‘Een buurthuis is voor jong en oud, wit en zwart, elk geloof en elk ras. Daar zijn we niet in geslaagd,’ zegt Elias Niehot (69). Niehot is een gepensioneerd vakbondsman en sinds de zomer van 2002 voorzitter van wijkcentrum De Wieken in Roosendaal. ‘De sfeer in het buurthuis is inmiddels: “houd allochtonen buiten de deur”. Vrijwilligers en beheerder waarschuwden mij: “haal ze niet binnen, want het gaat fout”. Wij hebben hier een probleem met de Marokkaanse jongeren. Van andere groepen die hier komen, Turken, Antillianen, hebben we geen last.’
Het buurthuis staat tussen de wijken Langdonk en Kalsdonk, een gebied met zo’n veertig procent allochtonen. De Wieken is een traditioneel zelfstandig centrum dat allerlei clubs onderdak biedt, variërend van bingo voor ouderen, naai- en taallessen tot activiteiten voor verstandelijk gehandicapten. Niehot doet zijn verhaal als een goedbedoelende voorzitter die bij gebrek aan slagvaardige professionals zijn eigen lijn trok en daardoor in conflict kwam met de stedelijke stichting Integraal Welzijn (SIW). De SIW – waarbij De Wieken diensten inhuurt – wil overigens niet over de affaire praten. Volgens Niehot kon de stichting niet binnen anderhalf jaar een activiteitenplan voor de groep Marokkaanse jongeren te maken dat verder ging dan inloop en spelletjes doen.
Rottigheid uithalen
Vroeger konden allochtone jongeren in Roosendaal terecht in jongerencentrum Habari. Niehot: ‘Dat ging goed, alleen de wethouder schrapte twee jaar terug de subsidie. Hij zei: “integreren doe je niet in een apart jongerenhonk, maar in de buurthuizen”. Dat is omgekeerd aan wat je overal ziet: “geef ze een eigen honk, daarin voelen ze zich thuis”.’ Dit leidde tot een opstand, want de meesten wilden de jongeren niet in het buurthuis. Tekenend voor die sfeer is de anekdote over de beheerder die tijdens carnaval in elkaar werd geslagen door een allochtoon. ‘Zie je wel, zei men: “het zijn altijd allochtonen die rottigheid uithalen”. Ik zei: “waar twee kijven hebben twee schuld. Geen geklets, jongeren horen in ons huis”. Ik was de enige die dat zei, ook in mijn bestuur.’

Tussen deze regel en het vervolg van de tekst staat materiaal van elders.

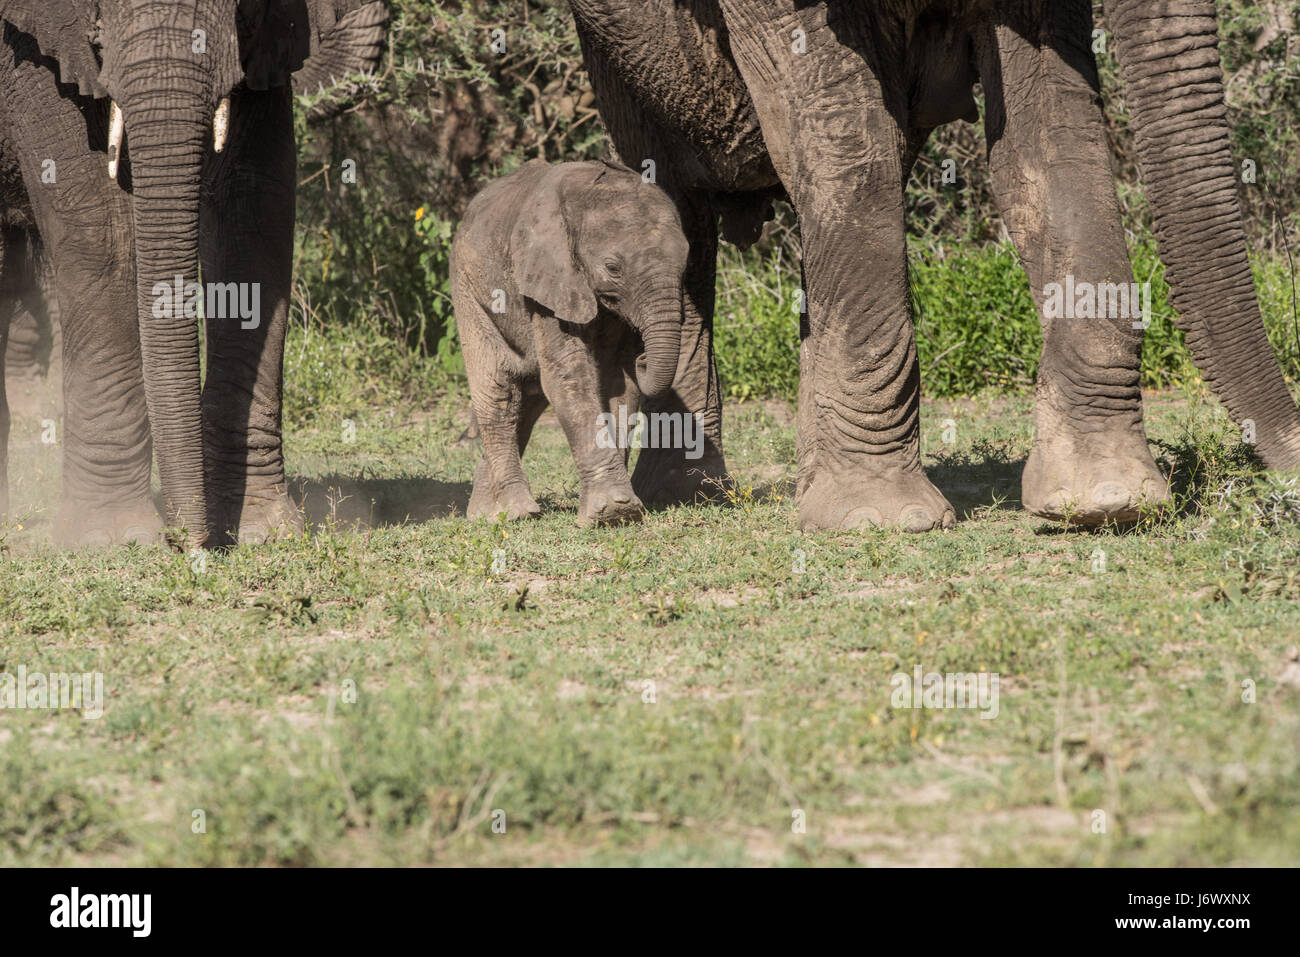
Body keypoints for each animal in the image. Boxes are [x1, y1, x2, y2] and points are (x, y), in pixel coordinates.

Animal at [0, 0, 384, 546]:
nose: (186, 541)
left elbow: (252, 200)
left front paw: (260, 529)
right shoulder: (29, 47)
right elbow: (97, 213)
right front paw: (112, 539)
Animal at [452, 160, 691, 527]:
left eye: (685, 264)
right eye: (613, 268)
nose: (644, 359)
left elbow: (619, 385)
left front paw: (618, 510)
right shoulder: (550, 281)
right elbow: (569, 376)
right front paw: (612, 511)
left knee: (529, 396)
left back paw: (486, 514)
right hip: (467, 290)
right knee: (499, 390)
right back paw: (515, 512)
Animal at [574, 0, 1300, 530]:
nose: (1286, 467)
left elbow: (1052, 136)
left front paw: (1105, 500)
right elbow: (847, 145)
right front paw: (884, 522)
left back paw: (801, 486)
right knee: (679, 202)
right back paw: (688, 496)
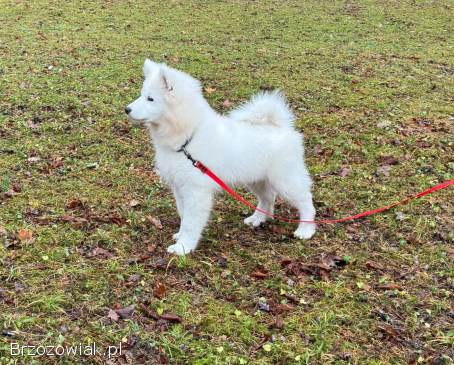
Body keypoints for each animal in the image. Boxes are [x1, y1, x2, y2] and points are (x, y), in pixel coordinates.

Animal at [124, 59, 316, 253]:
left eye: (150, 99)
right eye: (142, 95)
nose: (126, 109)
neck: (188, 139)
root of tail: (281, 127)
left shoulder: (196, 191)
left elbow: (190, 222)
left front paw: (183, 247)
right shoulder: (179, 187)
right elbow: (183, 214)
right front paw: (180, 238)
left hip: (286, 180)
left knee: (306, 201)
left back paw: (306, 230)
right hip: (257, 179)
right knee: (268, 198)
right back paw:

Kort nadat Niehot als voorzitter begon, stuurde de SIW een jongerenwerker en een opbouwwerkster. Maar Niehot volgde zijn eigen lijn. ‘In de wijk liep ik tegen een leider van een groep Marokkaanse jongeren aan, Mohamed Hamdoune. Die zei: “we horen thuis in het buurthuis”. Dat vond ik ook.’ Vervolgens betrok Niehot Hamdoune bij het wijkcentrum. Sterker nog: Hamdoune ging steeds meer de activiteiten bepalen. We kregen toen veertig jongeren in de disco, die werden begeleid door de jongerenwerker. Probleem was dat deze de groep niet aankon.’ Niehot kreeg een conflict met de opbouwwerkster; hij vond dat die jongens iets te doen moesten hebben. Hij wilde een tafeltennistafel, een televisie en een voetbalspel voor ze kopen. ‘Dat maakte alleen zij uit, zei ze. Jongeren die niets te doen hebben, halen rottigheid uit. Er was geen programma, het was inloop. Heel Nederland is daarvan teruggekomen, maar de SIW maakte geen activiteitenplan.’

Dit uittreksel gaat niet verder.